Deng Xiaoping è un politico cinese. Guida la Cina dalla fine degli anni ‘70 all’inizio degli anni ‘90, aprendola all’economia di mercato e trasformandola in una potenza mondiale. Nasce il 22 agosto 1904 a Guang’an, da una famiglia benestante. Dal ‘20 al ‘27 studia in Francia e Unione Sovietica, e in questo periodo si avvicina al marxismo. A 23 anni rientra in patria, e poco dopo si unisce al governo autonomo comunista creato da Mao Zedong nella provincia di Jiangxi, nel Sud Ovest della Cina. Deng diventa uno dei principali esponenti del Partito comunista cinese. Nel ‘49 i comunisti prendono il potere: nasce la Repubblica Popolare Cinese, alla cui guida c’è Mao Zedong. Convinto sostenitore della politica di Mao, nel 1954 Deng è segretario generale del partito.

Nella seconda metà degli anni ‘50 il rapporto con Mao si incrina: Deng critica infatti il cosiddetto Grande balzo in avanti, campagna voluta da Mao per far decollare l’economia. In seguito al fallimento del “Grande balzo in avanti”, Deng emerge come uno dei più importanti politici cinesi. Pochi anni dopo, Mao lancia la Rivoluzione culturale, con lo scopo di contrastare gli oppositori interni al partito, e riprendere il controllo del Paese: nel ‘67 Deng è confinato in una remota fattoria di provincia.

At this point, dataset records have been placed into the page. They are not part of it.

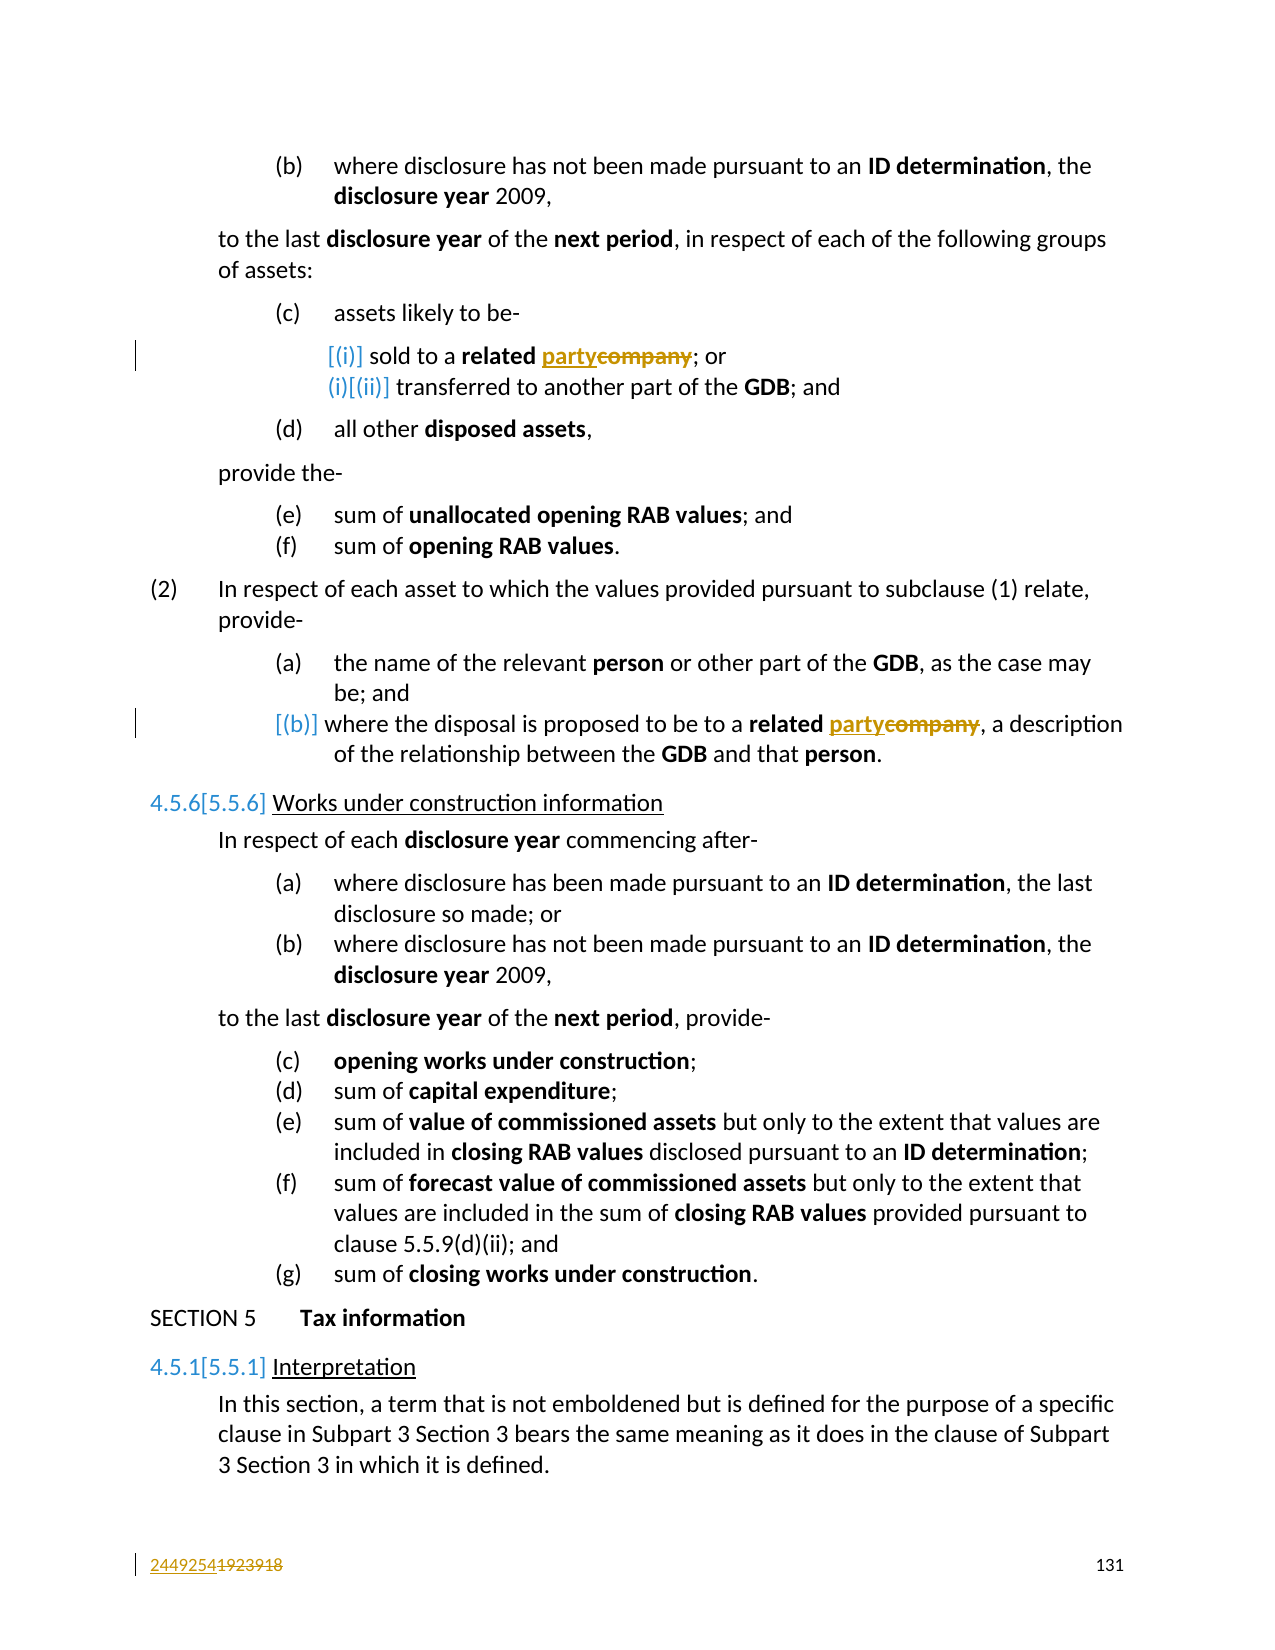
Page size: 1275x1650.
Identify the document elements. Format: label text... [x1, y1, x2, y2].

subtitle the name of the relevant person or other part of the GDB, as the case may be; and [275, 647, 1125, 708]
subtitle sold to a related ; or [327, 340, 1125, 371]
subtitle Tax information [150, 1302, 1125, 1332]
subtitle transferred to another part of the GDB; and [327, 371, 1125, 401]
text In respect of each disclosure year commencing after- [218, 824, 1125, 855]
subtitle sum of closing works under construction. [275, 1259, 1125, 1289]
subtitle In respect of each asset to which the values provided pursuant to subclause (1) relate, provide- [150, 573, 1125, 634]
text to the last disclosure year of the next period, in respect of each of the following groups of assets: [218, 223, 1125, 284]
subtitle where disclosure has not been made pursuant to an ID determination, the disclosure year 2009, [275, 150, 1125, 211]
subtitle sum of unallocated opening RAB values; and [275, 500, 1125, 530]
subtitle opening works under construction; [275, 1045, 1125, 1076]
subtitle where disclosure has not been made pursuant to an ID determination, the disclosure year 2009, [275, 928, 1125, 989]
subtitle where disclosure has been made pursuant to an ID determination, the last disclosure so made; or [275, 867, 1125, 928]
subtitle all other disposed assets, [275, 414, 1125, 444]
subtitle where the disposal is proposed to be to a related , a description of the relationship between the GDB and that person. [275, 708, 1125, 769]
subtitle Works under construction information [150, 788, 1125, 818]
subtitle sum of forecast value of commissioned assets but only to the extent that values are included in the sum of closing RAB values provided pursuant to clause 5.5.9(d)(ii); and [275, 1167, 1125, 1259]
text to the last disclosure year of the next period, provide- [218, 1002, 1125, 1032]
subtitle Interpretation [150, 1351, 1125, 1381]
subtitle assets likely to be- [275, 297, 1125, 328]
text In this section, a term that is not emboldened but is defined for the purpose of a specific clause in Subpart 3 Section 3 bears the same meaning as it does in the clause of Subpart 3 Section 3 in which it is defined. [218, 1388, 1125, 1479]
subtitle sum of value of commissioned assets but only to the extent that values are included in closing RAB values disclosed pursuant to an ID determination; [275, 1106, 1125, 1167]
subtitle sum of capital expenditure; [275, 1076, 1125, 1106]
subtitle sum of opening RAB values. [275, 530, 1125, 561]
text provide the- [218, 457, 1125, 487]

Resta lontano dalla vita pubblica per sette anni: riappare nel ‘73, ma solo tre anni dopo, alla morte di Mao, può raggiungere i vertici del potere. Pur non ricoprendo le cariche più alte dello Stato, dalla fine del 1978 Deng è di fatto il leader indiscusso del Paese. Deng rinuncia al marxismo rigoroso di Mao, e introduce in Cina elementi dell’economia capitalista: il suo obiettivo è favorire la crescita del Paese attraverso la proprietà privata, la concorrenza e l’import-export. La ricetta di Deng funziona, e l’economia compie passi da gigante.

In politica estera si avvicina alle potenze occidentali: nel 1980 il Paese aderisce al Fondo monetario internazionale e alla Banca mondiale, e nel 1984 si assicura la futura restituzione alla Cina dei territori di Hong Kong e Macao, ancora sotto il controllo coloniale europeo. Ma il governo di Deng è segnato anche da un forte autoritarismo e da una rigida censura: il Partito comunista è l’unica forza politica, e gli oppositori sono perseguitati. Ciò emerge con chiarezza in occasione delle proteste studentesche che culminano nelle manifestazioni di piazza Tienanmen, a Pechino. Il 4 giugno 1989 l’esercito apre il fuoco sui dimostranti, che chiedono maggiore libertà e democrazia: i morti sono centinaia, diecimila i feriti. Pochi mesi dopo, Deng si ritira dalla vita politica, mantenendo però una notevole influenza sulla vita del Paese. Muore a Pechino il 19 febbraio 1997, all’età di 92 anni.